HOW TO COMPLETE THIS TASK:
Copy the passage on primary hyperparathyroidism from "Calcium is so" up to and including "back to normal.", substituting "specialized" for "dedicated".

READING TEXT:
* * * *

Primary hyperparathyroidism is a disease of high calcium.
Most people know that calcium is important for bone health. But calcium is also essential for your brain, nerves, muscles, heart, and blood. Your body depends on having the right amount of calcium in the blood, and doesn’t like calcium levels that are either too high or too low.
Calcium is so important that it has its own dedicated organ – the parathyroid. You have four parathyroid glands in your neck, mostly located around the thyroid. All four exist solely to regulate calcium levels, and they do this by making parathyroid hormone, or PTH. When your serum calcium level drops too low, your parathyroid glands make more PTH. This raises the calcium level in several ways. If the calcium rises too high, the parathyroid glands stop making PTH, which allows the calcium to drop back to normal.
When one or more parathyroid glands make more PTH than the body needs, this leads to high calcium levels. Usually this overactivity is due to a benign tumor in the parathyroid called a parathyroid adenoma. Although these tumors are generally very small, cannot be felt, and often cannot be seen on most imaging scans, they can do significant damage to your physical and mental health. Fortunately, most of them can be found and removed during a safe outpatient procedure. Unfortunately, the condition needs to be diagnosed before it can be treated, and health care providers are not always aware of how to diagnose this, leading to delays in treatment.

* * * *

Camera intrinsics and pose data
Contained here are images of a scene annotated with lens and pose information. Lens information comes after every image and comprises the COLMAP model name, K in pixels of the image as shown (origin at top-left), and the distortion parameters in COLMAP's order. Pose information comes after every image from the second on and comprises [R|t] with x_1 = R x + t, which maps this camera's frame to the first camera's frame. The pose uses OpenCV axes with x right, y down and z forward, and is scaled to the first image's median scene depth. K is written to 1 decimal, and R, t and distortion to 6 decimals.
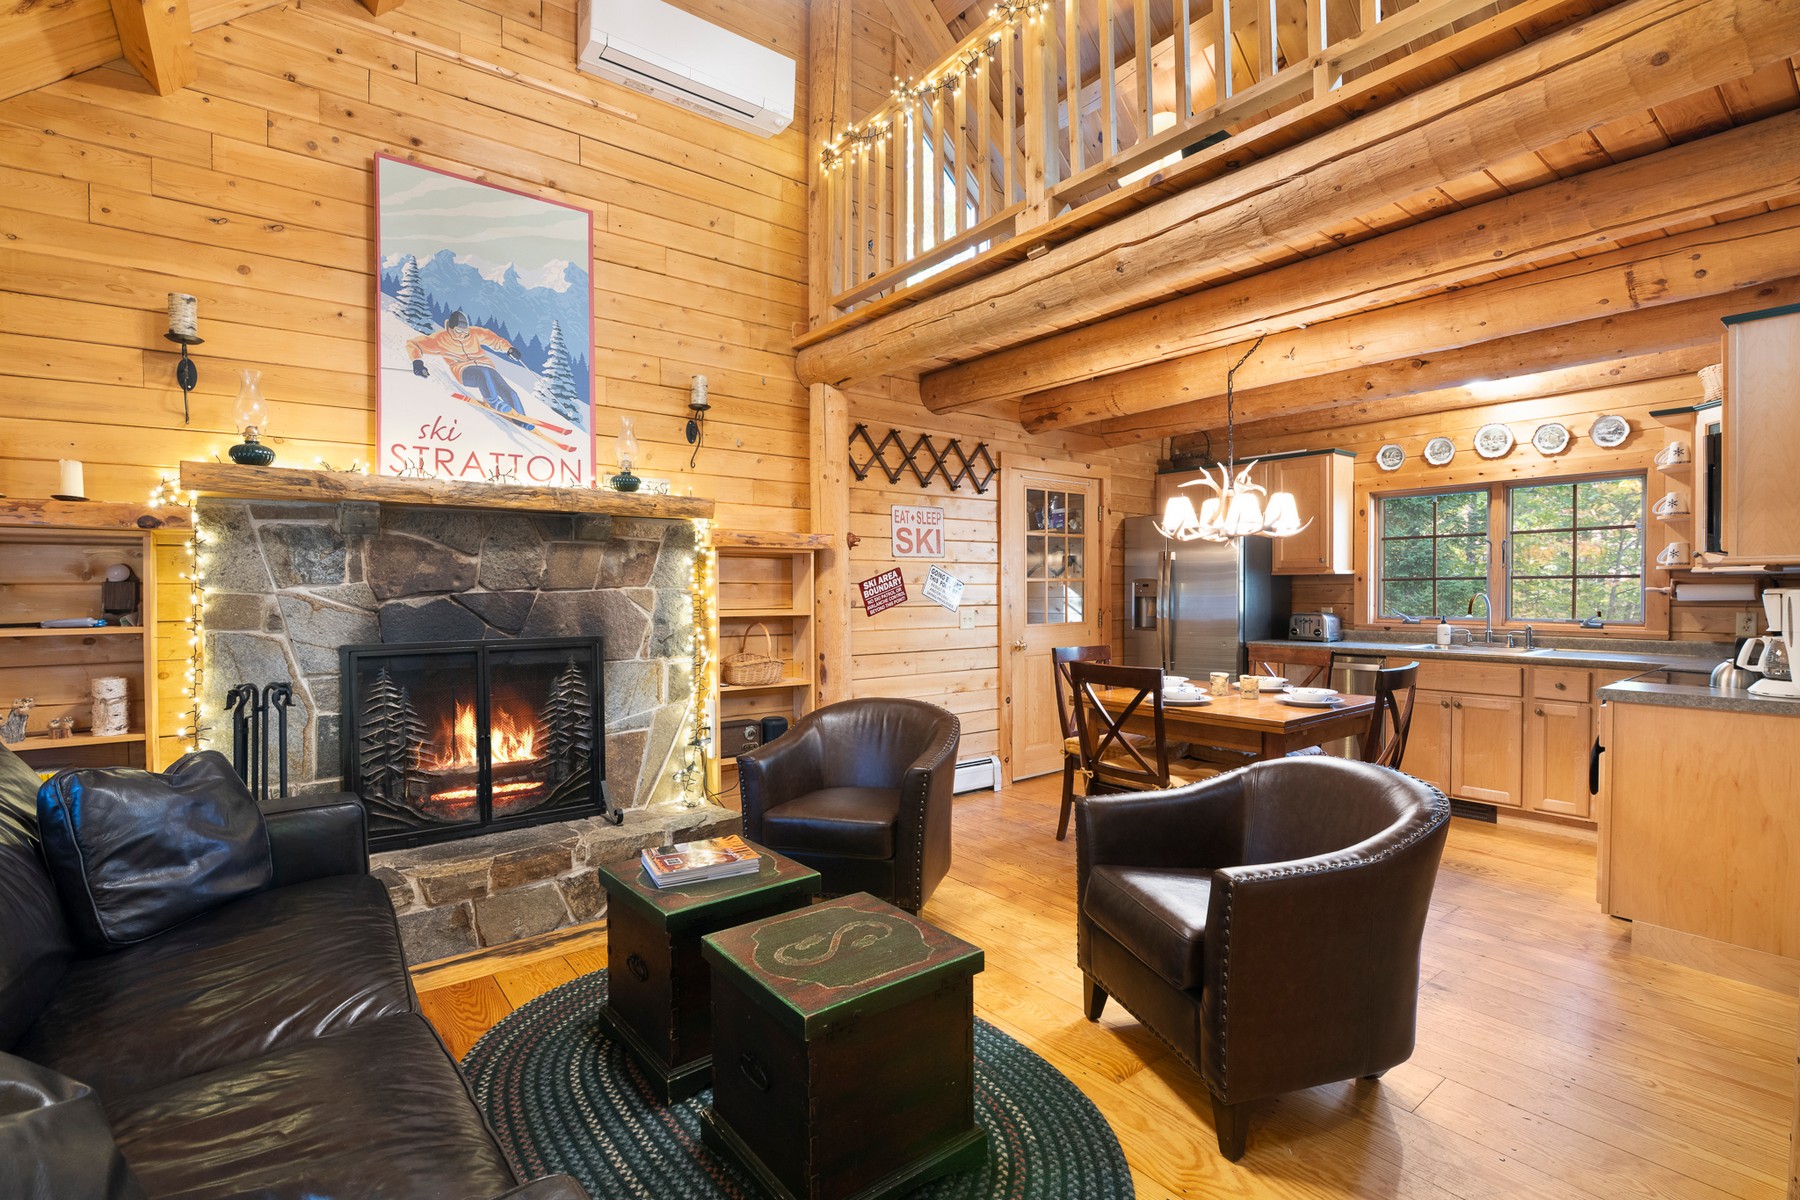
lens RADIAL K [[826.0, 0, 896.9], [0, 826.0, 600.1], [0, 0, 1]] dist [-0.022392, 0.002354]
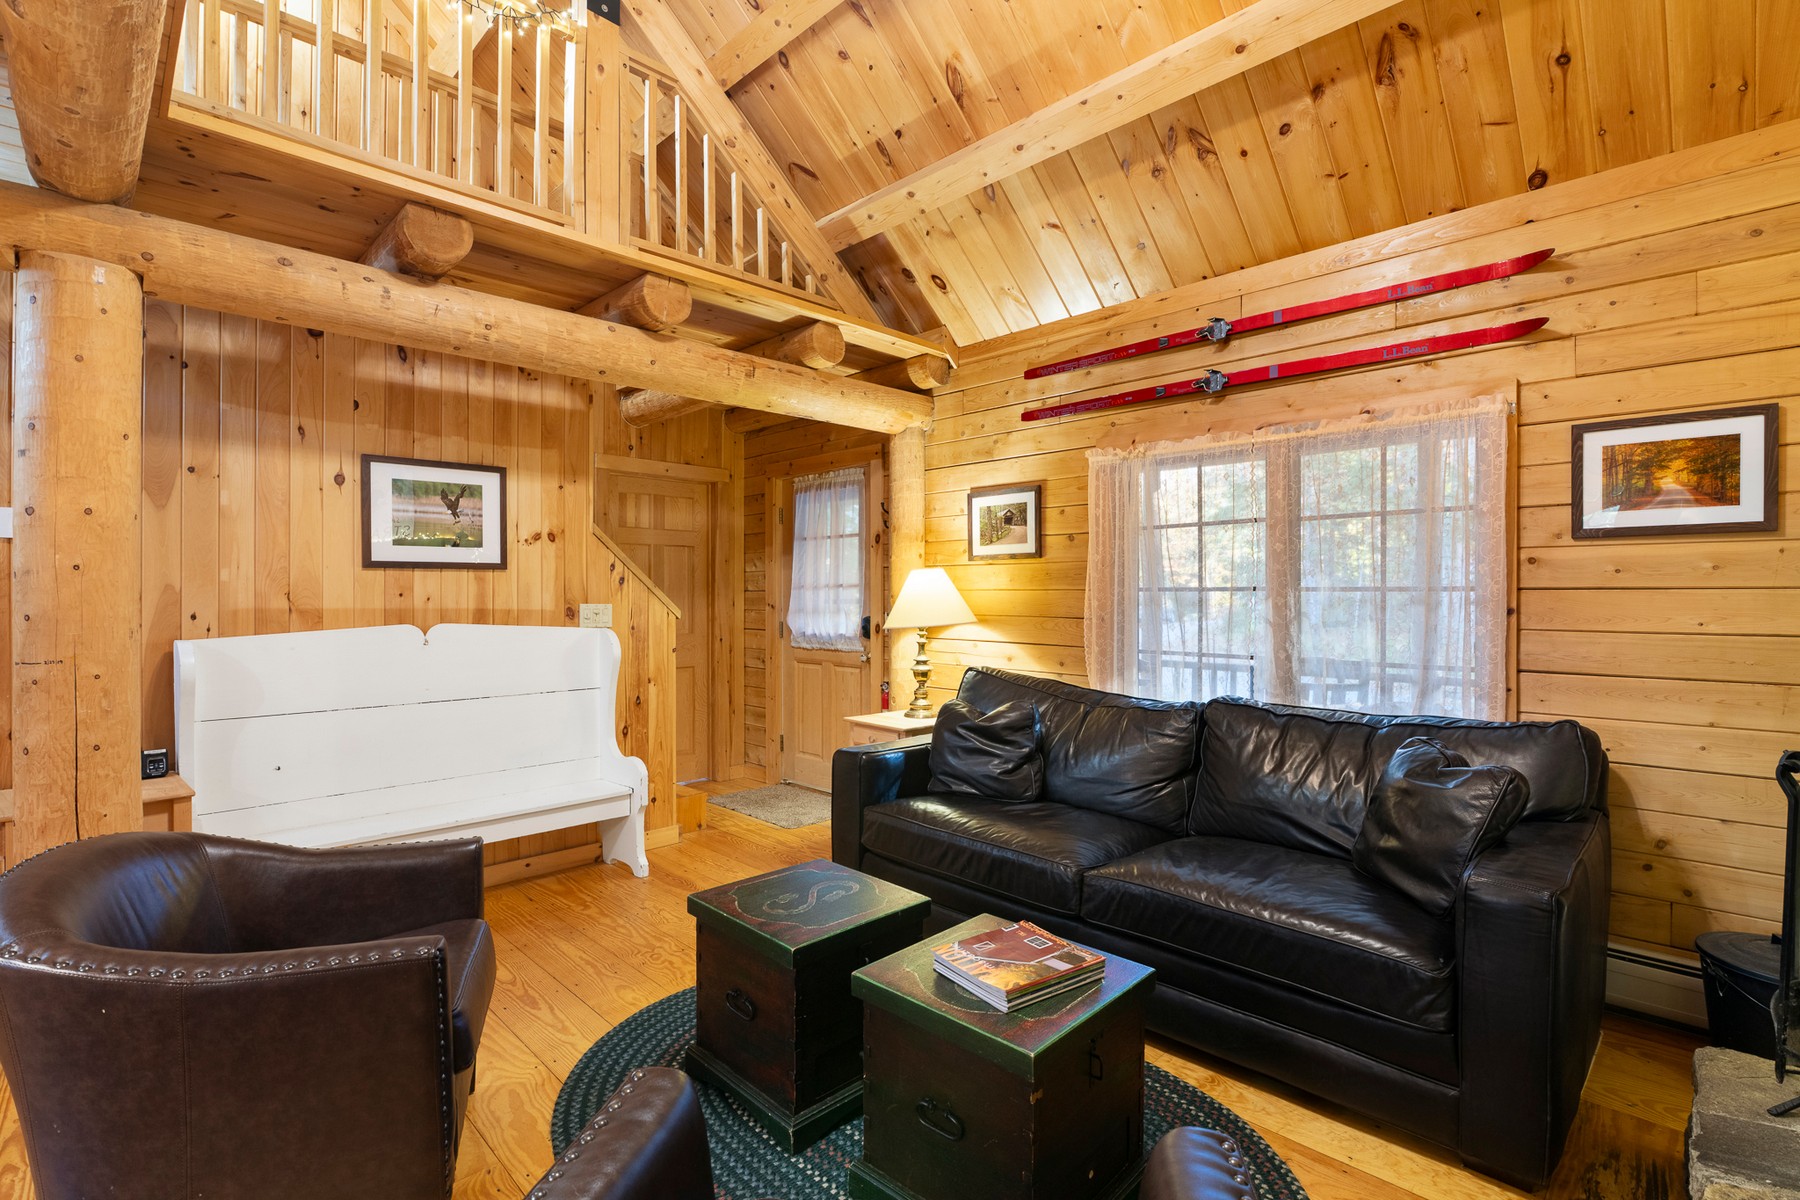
lens RADIAL K [[826.0, 0, 893.9], [0, 826.0, 600.3], [0, 0, 1]] dist [-0.022392, 0.002354]
pose [[-0.993168, 0.002746, -0.116659, -0.028023], [0.000743, 0.999852, 0.017204, -0.014333], [0.116689, 0.017000, -0.993023, 1.123938]]
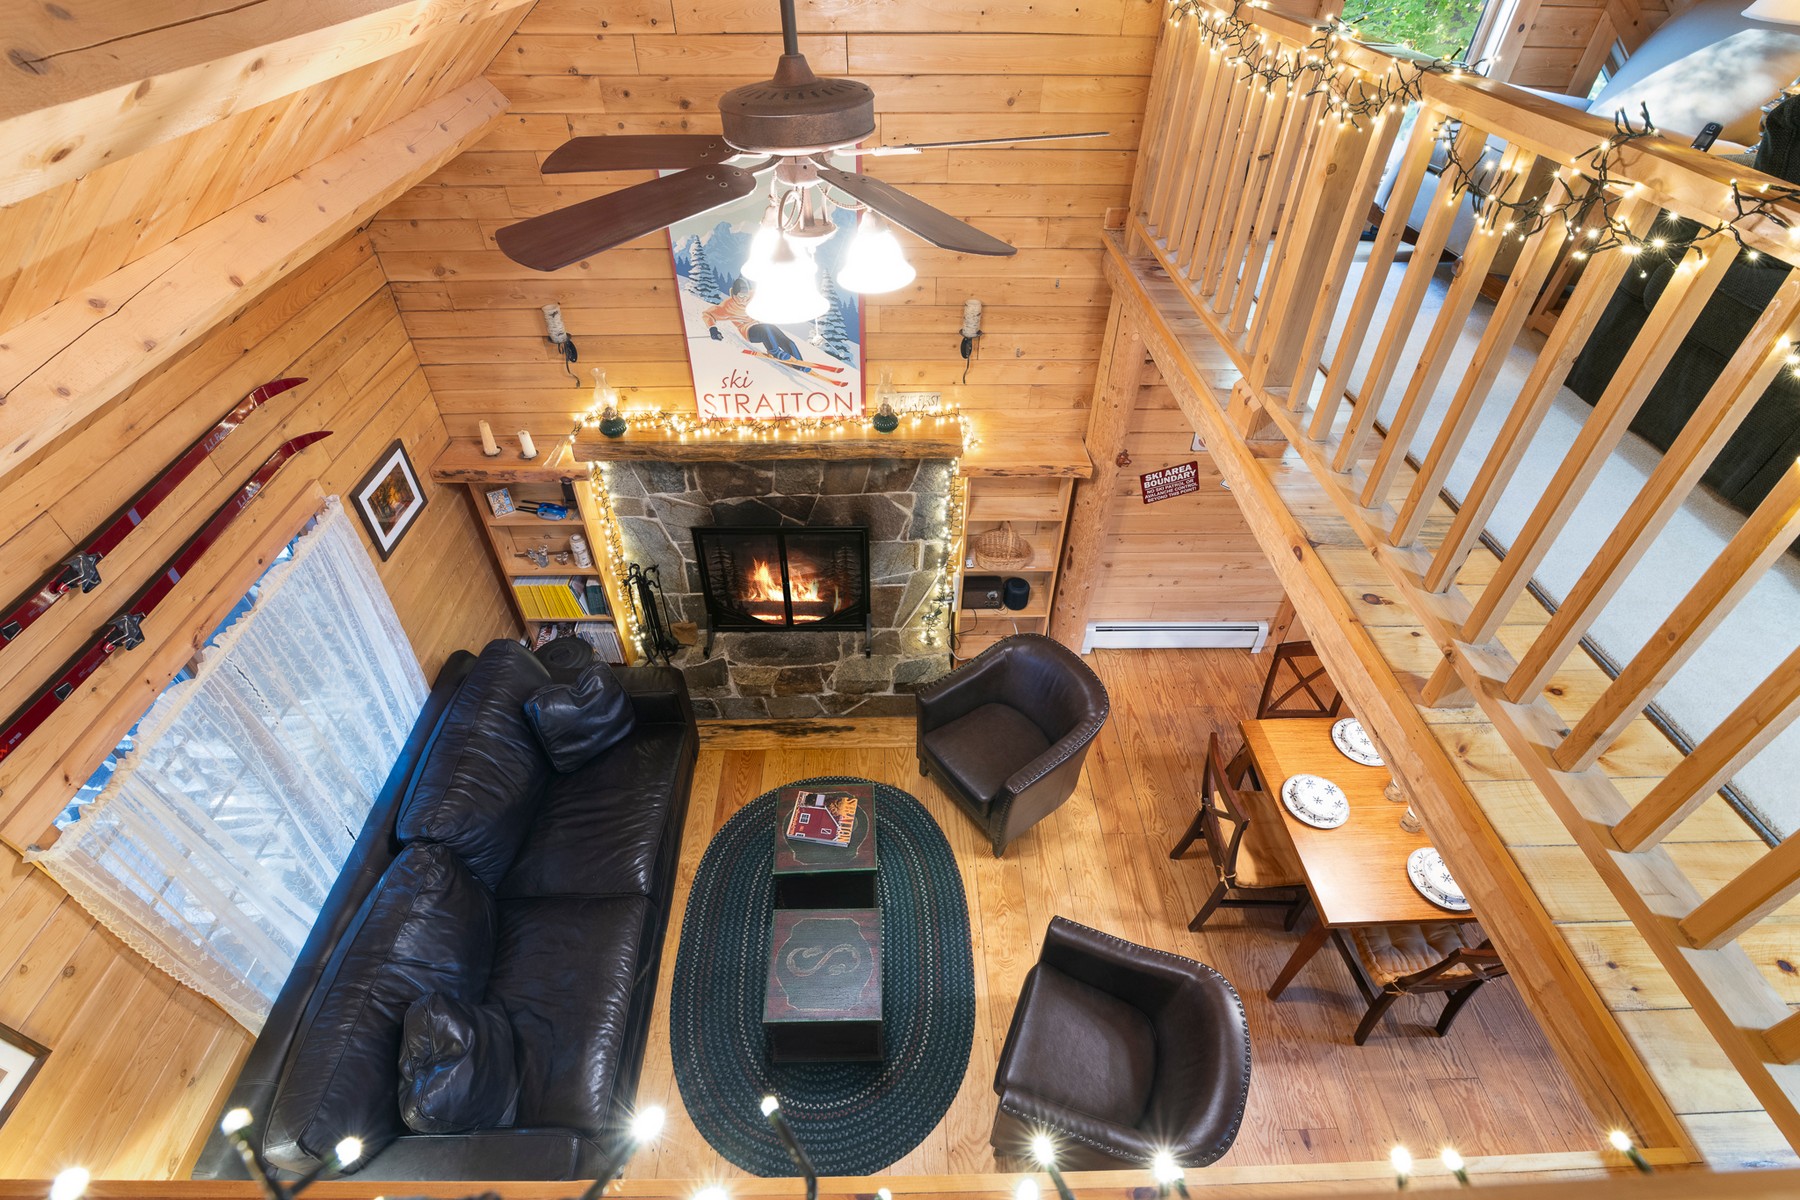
lens RADIAL K [[826.0, 0, 896.5], [0, 826.0, 602.7], [0, 0, 1]] dist [-0.022392, 0.002354]
pose [[0.802574, 0.408501, -0.434743, 0.266998], [-0.019966, 0.746744, 0.664812, -0.707876], [0.596218, -0.524881, 0.607473, 0.212676]]
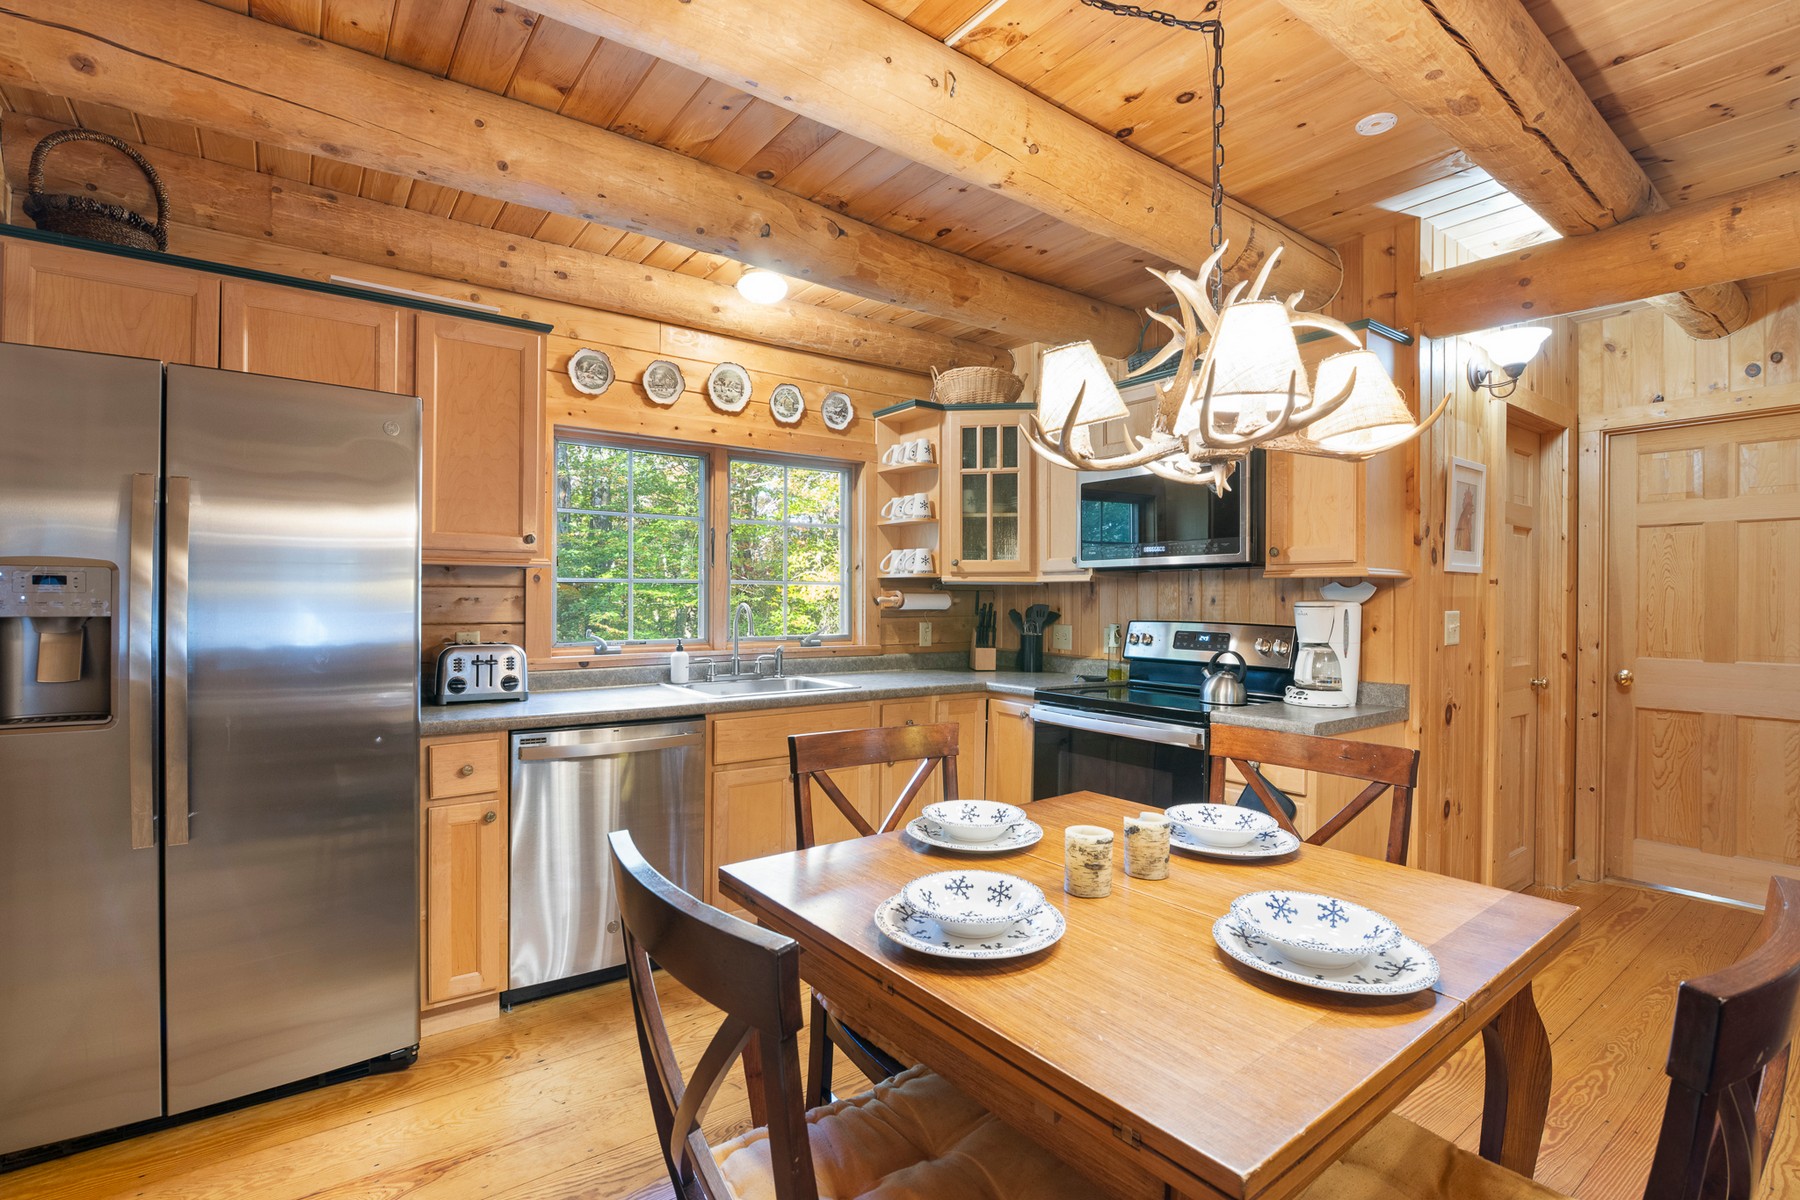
lens RADIAL K [[826.0, 0, 892.0], [0, 826.0, 601.3], [0, 0, 1]] dist [-0.022392, 0.002354]
pose [[0.024906, -0.002048, 0.999688, 0.028828], [0.005902, 0.999981, 0.001902, -0.014713], [-0.999672, 0.005853, 0.024917, 1.140856]]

* * * *

SOLVED PROBLEM:
Calcium is so important that it has its own specialized organ – the parathyroid. You have four parathyroid glands in your neck, mostly located around the thyroid. All four exist solely to regulate calcium levels, and they do this by making parathyroid hormone, or PTH. When your serum calcium level drops too low, your parathyroid glands make more PTH. This raises the calcium level in several ways. If the calcium rises too high, the parathyroid glands stop making PTH, which allows the calcium to drop back to normal.